Até os 9 anos, histórias de luta entre o bem e o mal ou de reinos encantados auxiliam na construção dos valores morais. Não por acaso surge, também nesse período, o enfrentamento com adultos. Entre os 10 e os 11 anos, a tendência do pré-adolescente é se afastar da família, fazer reivindicações e despertar para o consumo, além de atribuir mais importância aos atributos físicos inatingíveis exibidos na TV, que parece ganhar mais credibilidade do que a família e a escola. A identificação se transfere para atores e apresentadores. É recomendável estimular a garotada à discussão dos assuntos do momento, por meio de telejornais, e até à participação em clubes de audiovisual.
De maneira geral, Stella lembra que a neurociência propõe aos pais ir além da exposição ao audiovisual, ou seja, garantir o sagrado direito à infância. “Não se trata de ter crianças enquadradas, sem considerar qualquer experiência pessoal, que também é formadora da personalidade e da aprendizagem.” A médica critica o estabelecimento de uma agenda infantil muito pesada e recomenda mais comedimento, ressaltando o exagero com que os adultos tentam tratar de pequenos distúrbios, com excesso de terapias que não deixam nenhum tempo livre para os pequenos brincarem.

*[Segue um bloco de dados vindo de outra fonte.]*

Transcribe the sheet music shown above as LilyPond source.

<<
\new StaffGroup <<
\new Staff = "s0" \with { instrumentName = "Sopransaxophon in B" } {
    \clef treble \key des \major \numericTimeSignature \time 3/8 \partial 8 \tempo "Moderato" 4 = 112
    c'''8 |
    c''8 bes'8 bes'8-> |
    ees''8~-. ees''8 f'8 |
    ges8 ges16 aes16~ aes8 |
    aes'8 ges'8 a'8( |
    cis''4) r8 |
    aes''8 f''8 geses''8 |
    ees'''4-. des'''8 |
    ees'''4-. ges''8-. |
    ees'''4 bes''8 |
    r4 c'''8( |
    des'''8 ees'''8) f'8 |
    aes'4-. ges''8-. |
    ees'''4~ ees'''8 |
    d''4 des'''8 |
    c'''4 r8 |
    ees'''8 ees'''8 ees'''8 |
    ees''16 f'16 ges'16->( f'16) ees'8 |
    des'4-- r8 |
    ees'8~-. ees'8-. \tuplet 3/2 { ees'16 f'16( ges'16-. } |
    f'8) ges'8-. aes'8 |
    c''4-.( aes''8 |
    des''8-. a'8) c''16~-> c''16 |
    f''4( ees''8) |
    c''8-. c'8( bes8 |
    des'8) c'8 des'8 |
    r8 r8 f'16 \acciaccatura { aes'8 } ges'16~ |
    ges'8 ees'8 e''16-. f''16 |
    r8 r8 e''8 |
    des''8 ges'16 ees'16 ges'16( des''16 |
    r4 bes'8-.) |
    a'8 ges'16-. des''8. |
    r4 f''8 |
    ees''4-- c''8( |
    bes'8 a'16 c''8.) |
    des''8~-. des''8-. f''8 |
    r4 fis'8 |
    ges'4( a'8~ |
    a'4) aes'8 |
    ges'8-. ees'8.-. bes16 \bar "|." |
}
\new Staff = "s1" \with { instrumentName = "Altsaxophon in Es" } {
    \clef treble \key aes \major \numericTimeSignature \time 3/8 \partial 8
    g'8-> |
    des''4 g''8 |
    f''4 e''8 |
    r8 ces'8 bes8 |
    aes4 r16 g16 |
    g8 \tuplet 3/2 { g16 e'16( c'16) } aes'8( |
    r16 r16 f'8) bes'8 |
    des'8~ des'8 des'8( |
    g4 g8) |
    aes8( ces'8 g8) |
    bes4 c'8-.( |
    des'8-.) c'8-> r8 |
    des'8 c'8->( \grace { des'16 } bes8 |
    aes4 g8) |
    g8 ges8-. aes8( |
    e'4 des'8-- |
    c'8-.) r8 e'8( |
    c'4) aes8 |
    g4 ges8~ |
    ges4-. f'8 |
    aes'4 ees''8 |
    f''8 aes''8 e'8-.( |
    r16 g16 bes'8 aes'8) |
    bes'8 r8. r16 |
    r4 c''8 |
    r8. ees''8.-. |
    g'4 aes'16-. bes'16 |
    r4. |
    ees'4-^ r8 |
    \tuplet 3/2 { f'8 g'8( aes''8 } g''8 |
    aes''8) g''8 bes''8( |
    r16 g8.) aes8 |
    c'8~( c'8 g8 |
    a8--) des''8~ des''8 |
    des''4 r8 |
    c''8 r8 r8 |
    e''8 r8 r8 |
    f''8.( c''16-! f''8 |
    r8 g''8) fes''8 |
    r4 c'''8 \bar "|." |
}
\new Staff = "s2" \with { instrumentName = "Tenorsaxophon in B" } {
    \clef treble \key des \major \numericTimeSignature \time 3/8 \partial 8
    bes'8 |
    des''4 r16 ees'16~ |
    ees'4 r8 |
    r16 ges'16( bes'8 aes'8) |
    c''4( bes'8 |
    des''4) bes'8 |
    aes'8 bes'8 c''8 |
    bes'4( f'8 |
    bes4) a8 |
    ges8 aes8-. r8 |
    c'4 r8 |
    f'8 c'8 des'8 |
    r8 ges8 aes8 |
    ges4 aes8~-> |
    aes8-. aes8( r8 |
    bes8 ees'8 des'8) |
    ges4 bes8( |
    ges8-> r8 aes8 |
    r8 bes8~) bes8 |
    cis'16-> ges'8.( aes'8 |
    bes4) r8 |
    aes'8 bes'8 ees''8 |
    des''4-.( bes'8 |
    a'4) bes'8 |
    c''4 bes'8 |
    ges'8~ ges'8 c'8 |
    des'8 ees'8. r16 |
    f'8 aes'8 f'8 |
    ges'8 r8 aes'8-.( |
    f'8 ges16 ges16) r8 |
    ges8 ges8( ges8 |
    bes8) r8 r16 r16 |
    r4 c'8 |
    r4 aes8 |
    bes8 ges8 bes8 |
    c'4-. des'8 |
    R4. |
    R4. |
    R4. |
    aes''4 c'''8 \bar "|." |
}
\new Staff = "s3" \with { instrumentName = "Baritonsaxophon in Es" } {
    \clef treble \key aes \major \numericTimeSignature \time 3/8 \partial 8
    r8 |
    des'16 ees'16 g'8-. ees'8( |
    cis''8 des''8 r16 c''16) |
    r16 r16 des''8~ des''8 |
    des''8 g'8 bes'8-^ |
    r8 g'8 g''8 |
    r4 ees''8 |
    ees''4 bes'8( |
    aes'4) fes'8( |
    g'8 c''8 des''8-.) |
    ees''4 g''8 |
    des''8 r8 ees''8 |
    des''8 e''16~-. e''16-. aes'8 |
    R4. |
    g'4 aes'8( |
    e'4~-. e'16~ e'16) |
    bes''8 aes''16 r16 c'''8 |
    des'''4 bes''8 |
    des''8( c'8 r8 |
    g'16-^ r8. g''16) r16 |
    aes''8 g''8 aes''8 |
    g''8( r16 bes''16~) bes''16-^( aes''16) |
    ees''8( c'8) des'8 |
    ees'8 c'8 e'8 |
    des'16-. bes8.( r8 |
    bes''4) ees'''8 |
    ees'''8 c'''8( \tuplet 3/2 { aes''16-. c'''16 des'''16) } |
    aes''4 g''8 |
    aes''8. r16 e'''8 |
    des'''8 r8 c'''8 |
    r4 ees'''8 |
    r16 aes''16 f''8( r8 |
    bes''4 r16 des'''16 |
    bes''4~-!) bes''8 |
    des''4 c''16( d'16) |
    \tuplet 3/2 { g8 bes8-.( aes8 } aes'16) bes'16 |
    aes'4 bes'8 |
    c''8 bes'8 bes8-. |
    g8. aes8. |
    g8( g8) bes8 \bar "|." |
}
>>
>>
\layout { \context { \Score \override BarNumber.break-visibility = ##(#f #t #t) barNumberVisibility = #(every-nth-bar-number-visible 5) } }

“Eu pergunto à mãe: você conversa com seus filhos? Dá medo constatar que a mãe trabalha, o pai está fora e a TV acaba sendo o educador.” A neuropediatra condena, ainda, a necessidade que os adultos têm de manter a criança ocupada, a fim de se liberarem para suas próprias atividades, muito por falta de conhecimento de uma premissa bem simples: o melhor estímulo é o afeto. “Já que existem tantas estatísticas indicando o tempo absurdo que as crianças passam em frente à televisão, só nos resta buscar uma oferta de qualidade. É pertinente considerar que existem outros estímulos, além da família e da escola. Mas nada substitui o contato humano.”